Despite the ruling, several questions remained conspicuously unanswered. Because the Kliever-Berst investigative team promised immunity and confidentiality to those players, boosters and athletic department officials who provided information to them—"It was the only way we could get anybody to talk to us." said Kliever—no names could be released or blame ascribed. "You try to get the people involved to pay the price, but we didn't have any names." complained Infractions Committee member Thomas Niland Jr., the athletic director at Le Moyne College. "That bothers me."
Although the NCAA did not reveal any names, the Dallas Times Herald listed 10 former and 3 current players who it alleged received slush-fund money in 1985 and '86. Among those cited were McDade. running back Reggie Dupard of the Patriots and defensive back Rod Jones of Tampa Bay. Another was former SMU linebacker David Stanley, whose tale of booster payments prompted the NCAA to begin investigating SMU—yet again—last October and who went public with his allegations the following month (see box, page 22). McDade. Dupard and Jones all denied any involvement in the case.
Two other figures left under a cloud by the payment revelations were former head coach Bobby Collins and former athletic director Bob Hitch, both of whom resigned in December and have not yet been replaced. On Sunday The Dallas Morning News reported that sources told it that Hitch had had direct knowledge of slush-fund payoffs to SMU players as far back as 1981 and that he was involved in the decision to continue the payoffs even after the school received its 1985 probation sentence. Hitch, contacted Sunday by SI. refused comment. The Morning News also said Collins was not involved in payoffs but quoted one source as saying that the coach "was aware that something was going on but didn't know the players or the details " Collins had told Orlando Sentinel columnist Larry Guest "I guarantee you one thing:' I'm not a cheat."
As for the unnamed booster, the Dallas Times Herald, citing sources close to the SMU athletic department, identified him as Sherwood Blount Jr., a Dallas real estate developer and sports agent. Blount, who played linebacker at SMU from 1969 through 1971. is a flashy, self-made millionaire. He refused to discuss the issue with SI but warned the Times Herald: "Please make sure you're right, because I hold you personally liable if you print that.

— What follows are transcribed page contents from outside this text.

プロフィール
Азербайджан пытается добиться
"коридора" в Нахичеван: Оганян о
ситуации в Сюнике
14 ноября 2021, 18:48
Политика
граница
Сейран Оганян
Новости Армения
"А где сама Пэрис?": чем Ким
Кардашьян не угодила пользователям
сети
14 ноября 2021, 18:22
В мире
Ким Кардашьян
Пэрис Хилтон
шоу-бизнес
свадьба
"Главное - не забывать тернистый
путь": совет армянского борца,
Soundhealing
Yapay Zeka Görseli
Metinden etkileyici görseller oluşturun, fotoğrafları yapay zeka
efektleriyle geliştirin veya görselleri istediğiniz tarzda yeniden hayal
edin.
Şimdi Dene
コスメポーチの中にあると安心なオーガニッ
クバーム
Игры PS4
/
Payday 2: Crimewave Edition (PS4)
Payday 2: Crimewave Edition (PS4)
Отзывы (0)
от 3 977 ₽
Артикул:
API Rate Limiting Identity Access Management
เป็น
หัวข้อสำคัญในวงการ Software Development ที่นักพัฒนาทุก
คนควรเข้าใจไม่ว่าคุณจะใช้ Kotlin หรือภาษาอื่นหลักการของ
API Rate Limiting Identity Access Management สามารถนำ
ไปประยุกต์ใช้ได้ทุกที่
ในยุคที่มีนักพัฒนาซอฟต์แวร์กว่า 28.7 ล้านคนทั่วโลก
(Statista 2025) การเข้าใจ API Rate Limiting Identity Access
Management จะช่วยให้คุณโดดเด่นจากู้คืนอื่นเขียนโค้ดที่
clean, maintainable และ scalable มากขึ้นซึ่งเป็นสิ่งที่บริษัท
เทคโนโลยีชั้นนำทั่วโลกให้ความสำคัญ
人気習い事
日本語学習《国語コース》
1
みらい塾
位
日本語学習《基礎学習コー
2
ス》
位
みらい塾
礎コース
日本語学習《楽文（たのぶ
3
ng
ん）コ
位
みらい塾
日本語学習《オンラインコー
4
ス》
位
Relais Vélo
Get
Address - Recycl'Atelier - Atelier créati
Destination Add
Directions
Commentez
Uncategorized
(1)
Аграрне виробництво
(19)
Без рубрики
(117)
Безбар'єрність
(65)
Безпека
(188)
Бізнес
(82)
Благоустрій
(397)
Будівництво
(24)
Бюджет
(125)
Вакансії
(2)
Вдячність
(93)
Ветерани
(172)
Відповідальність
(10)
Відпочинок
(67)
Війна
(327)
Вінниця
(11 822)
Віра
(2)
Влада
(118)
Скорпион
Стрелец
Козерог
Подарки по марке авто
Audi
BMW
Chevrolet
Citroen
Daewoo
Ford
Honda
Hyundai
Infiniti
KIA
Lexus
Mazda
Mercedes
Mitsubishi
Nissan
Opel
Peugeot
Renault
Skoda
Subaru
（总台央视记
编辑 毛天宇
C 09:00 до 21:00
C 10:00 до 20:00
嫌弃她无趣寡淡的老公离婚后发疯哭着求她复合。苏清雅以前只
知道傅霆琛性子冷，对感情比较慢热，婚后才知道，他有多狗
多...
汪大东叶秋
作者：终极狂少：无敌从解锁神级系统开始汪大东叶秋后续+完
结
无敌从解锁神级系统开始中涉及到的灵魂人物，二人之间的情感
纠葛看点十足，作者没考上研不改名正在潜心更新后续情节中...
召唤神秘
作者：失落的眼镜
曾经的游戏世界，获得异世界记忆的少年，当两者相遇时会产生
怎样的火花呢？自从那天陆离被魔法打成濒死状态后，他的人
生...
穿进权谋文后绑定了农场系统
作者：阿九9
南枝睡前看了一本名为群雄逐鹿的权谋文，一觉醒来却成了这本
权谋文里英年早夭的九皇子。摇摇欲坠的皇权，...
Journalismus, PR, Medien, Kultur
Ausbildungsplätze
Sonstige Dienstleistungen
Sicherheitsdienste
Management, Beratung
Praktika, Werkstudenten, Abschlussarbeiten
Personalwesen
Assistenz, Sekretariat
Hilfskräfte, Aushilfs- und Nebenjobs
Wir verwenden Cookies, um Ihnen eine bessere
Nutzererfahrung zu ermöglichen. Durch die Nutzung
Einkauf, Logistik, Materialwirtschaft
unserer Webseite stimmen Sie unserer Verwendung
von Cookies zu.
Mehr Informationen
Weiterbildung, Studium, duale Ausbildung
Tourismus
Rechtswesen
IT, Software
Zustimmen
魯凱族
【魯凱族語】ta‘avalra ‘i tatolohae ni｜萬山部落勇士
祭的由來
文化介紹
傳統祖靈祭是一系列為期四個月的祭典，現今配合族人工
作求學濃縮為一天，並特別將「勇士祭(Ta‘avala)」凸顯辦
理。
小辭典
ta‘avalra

If you're wrong, we'll go to court and prove you wrong."
Henry Lee Parker, the SMU recruiting coordinator who also resigned in December, said he had no knowledge of Blount's role, adding. "If you believe he's the only person involved, somebody better go out and turn on the runway lights for Amelia Earhart."
The misplaced largesse of boosters has plagued SMU's football program for years. Directed under the NCAA's 1985 probation decision to take measures to put his house in order, then-university president L. Donald Shields ordered nine boosters. Blount among them, "disassociated" from the university's athletic programs. Nevertheless, booster payments to players of up to $725 a month continued to be made through last fall. "[The rule breakers] view the world differently, like the criminal element does." said SMU theology professor Leroy Howe president of the faculty senate which last December called for the abolishment of "quasi-professional athletics" at the school "The university has been consorting with both juvenile and adult delinquents They think the only thing wrong is getting caught."
To be sure, many SMU backers resented the NCAA's action. "My Lord, they killed the program." said ex-booster Jack Ryan, a Corpus Christi cattle rancher and one of those Shields singled out in 1985. "Why do they pick on one small school all the time?"
"The university uncovered all it could and didn't wait for the NCAA to do it, and for that we got hit as hard or harder than we could have if we hadn't helped.'' griped Ted Cox. former president of the Mustang Club, a booster group. "It's going to be 10 years before we're competitive again."
Across the nation, however, most athletic officials lauded the NCAA's decision. "If you don't get the clear, vivid picture now as to what's involved. I don't think you'll ever get it." said South Carolina athletic director Bob Marcum.
"We deserve everything that's being said and written about us because we were guilty of those accusations," Patriot and ex-SMU running back Craig James, who works in Blount's Dallas real-estate office in the off-season, told The Boston Globe.